A Retrospective on the Capitol Riots

Victoria Benavides and Ben Williams

Photo of the Capitol Riot from 11th Hour

The months prior to January 6th 2021 were filled with tension- a tension that stemmed from the election. When Joe Biden was first announced the winner of the 2021 presidential election in a November, claims of a fraudulent election from Donald Trump intensified. Mail-in ballots were used more in this election because of COVID-19. Many feared going to voting places due to large crowds and thus opted for mail-in ballots. Donald Trump then claimed that the Democrats took advantage of mail-in ballots to cast hundreds of thousands of fraudulent votes for Biden. Trump and his supporters believed that if the votes were to be “properly” or “fairly” counted, Trump would’ve won “by a landslide”. On January 6th, in the early afternoon, Trump held a rally near the Capitol building, where the electoral votes (and Biden’s victory) were being certified. The crowd was full of people who felt as if the election was stolen from them.

Trump was quoted for saying “We’re going to walk down to the Capitol, and we’re going to cheer on our brave senators, and congressmen and women, we’re probably not going to be cheering so much for some of them because you’ll never take back our country with weakness, you have to show strength and you have to be strong.” Many believe it was remarks like this that inspired some of the rally attendees to storm the Capitol. Others draw attention to Trump’s closing remarks, telling his supporters to protest “peacefully and patriotically”. Whether it was Trump’s intention or not, rioters got violent with law enforcement and broke past barriers into the Capitol with Congress still in session. Some members of Congress were able to evacuate but others were trapped inside the Capitol during part of the riots. Rioters made it into the Senate Chamber and House Chamber. Some rioters even made in the offices of officials like Nancy Pelosi and Alexandria Ocasio Cortez and stole items like the podium from the House Chamber. Rioters were also chanting “Hang Mike Pence” because they viewed him as a traitor for not stopping the electorate count, even though it wasn’t in his authority. Rioters had occupied the Capitol for seven hours until mid-evening when law enforcement was able to get the riots under control. It’s notable to add that Trump resisted calling the National Guard and instead told the rioters that they are “very special” and should “go home in peace.” 

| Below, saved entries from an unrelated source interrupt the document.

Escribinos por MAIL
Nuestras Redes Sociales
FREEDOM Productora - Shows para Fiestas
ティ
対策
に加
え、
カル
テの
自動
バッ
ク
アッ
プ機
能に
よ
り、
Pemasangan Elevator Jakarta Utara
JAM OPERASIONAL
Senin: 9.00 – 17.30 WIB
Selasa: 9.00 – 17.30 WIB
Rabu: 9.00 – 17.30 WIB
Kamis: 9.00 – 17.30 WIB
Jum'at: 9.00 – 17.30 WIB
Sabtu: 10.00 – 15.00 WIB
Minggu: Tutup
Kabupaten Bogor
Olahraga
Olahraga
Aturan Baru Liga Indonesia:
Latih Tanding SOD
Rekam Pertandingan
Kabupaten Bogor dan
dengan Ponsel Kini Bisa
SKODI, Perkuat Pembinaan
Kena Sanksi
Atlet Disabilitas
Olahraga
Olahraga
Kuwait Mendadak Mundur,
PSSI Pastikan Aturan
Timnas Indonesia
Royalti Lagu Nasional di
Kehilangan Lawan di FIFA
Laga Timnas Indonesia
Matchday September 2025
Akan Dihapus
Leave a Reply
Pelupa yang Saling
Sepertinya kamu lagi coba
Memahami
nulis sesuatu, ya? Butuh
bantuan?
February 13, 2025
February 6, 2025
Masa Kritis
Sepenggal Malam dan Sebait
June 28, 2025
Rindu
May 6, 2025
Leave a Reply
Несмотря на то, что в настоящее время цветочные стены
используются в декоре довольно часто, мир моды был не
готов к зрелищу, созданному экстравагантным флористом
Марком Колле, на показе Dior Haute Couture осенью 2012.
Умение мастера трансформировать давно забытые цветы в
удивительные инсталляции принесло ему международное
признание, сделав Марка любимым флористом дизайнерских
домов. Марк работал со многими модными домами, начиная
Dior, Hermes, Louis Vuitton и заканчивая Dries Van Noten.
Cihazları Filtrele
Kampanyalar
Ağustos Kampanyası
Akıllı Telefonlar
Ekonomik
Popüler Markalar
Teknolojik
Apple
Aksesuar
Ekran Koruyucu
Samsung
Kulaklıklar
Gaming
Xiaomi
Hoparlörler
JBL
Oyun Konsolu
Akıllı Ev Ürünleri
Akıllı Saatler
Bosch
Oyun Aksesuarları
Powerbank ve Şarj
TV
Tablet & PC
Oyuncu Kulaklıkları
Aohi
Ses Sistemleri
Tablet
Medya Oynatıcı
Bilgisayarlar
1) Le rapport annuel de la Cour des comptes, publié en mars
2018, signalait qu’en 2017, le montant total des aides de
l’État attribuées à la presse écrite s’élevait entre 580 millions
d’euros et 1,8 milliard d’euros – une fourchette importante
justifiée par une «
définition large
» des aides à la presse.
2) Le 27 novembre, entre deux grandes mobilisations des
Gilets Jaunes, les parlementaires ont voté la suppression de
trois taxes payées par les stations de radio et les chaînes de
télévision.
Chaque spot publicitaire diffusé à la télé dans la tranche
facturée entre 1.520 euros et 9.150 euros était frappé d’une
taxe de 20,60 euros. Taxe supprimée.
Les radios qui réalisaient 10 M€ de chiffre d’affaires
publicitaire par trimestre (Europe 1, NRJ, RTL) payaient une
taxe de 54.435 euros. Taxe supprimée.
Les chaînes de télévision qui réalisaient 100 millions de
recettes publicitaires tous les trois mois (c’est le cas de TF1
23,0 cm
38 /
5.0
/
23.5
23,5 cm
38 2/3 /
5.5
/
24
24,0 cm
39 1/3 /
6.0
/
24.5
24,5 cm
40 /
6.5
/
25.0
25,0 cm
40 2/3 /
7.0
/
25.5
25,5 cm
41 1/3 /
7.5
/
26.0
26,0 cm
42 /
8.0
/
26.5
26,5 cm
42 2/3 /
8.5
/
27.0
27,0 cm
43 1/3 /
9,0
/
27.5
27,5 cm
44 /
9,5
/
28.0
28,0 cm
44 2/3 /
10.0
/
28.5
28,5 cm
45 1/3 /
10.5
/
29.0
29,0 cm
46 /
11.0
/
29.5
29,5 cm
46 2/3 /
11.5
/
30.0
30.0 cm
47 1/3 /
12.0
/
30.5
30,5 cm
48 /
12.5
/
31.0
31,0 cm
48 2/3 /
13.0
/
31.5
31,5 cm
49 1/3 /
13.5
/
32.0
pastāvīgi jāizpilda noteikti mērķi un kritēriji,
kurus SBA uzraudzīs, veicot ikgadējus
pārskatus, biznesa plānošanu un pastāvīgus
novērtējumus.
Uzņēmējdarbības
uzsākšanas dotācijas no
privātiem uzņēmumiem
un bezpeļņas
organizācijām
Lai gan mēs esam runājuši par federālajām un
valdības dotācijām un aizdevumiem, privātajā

The individuals who stormed the Capitol are now being searched for by the FBI. The FBI has over 400 subject case files and 500 grand jury subpoenas, and search warrants issued. So far, 195 people have been arrested and charged with crimes. Some Republicans have attempted to claim that the attack on the Capitol was not by real Trump supporters, but rather left-wing extremist group Antifa. They believe that Antifa disguised themselves as Trump supporters in order to make Trump look bad, but FBI investigations have not found any ties between Antifa and the Capitol rioters. In fact, some of the people who were at the riots are listed as known or suspected white supremacists in the FBI’s database. 

Ultimately, the rioters’ efforts were for naught. After it was safe to reconvene, Congress certified the electoral votes, confirming Joe Biden’s victory, and he would go on to be inaugurated. As for Donald Trump, the Democrats in the House impeached him a second time. While the Democrats had a majority in the Senate with Vice President Kamala Harris as a tiebreaker, there was not enough bipartisan support to convict Trump. Ironically, the only thing these rioters achieved was leaving the president they so adore with an even worse approval rating and making more moderate Republicans and Trump supporters more welcoming of the new administration.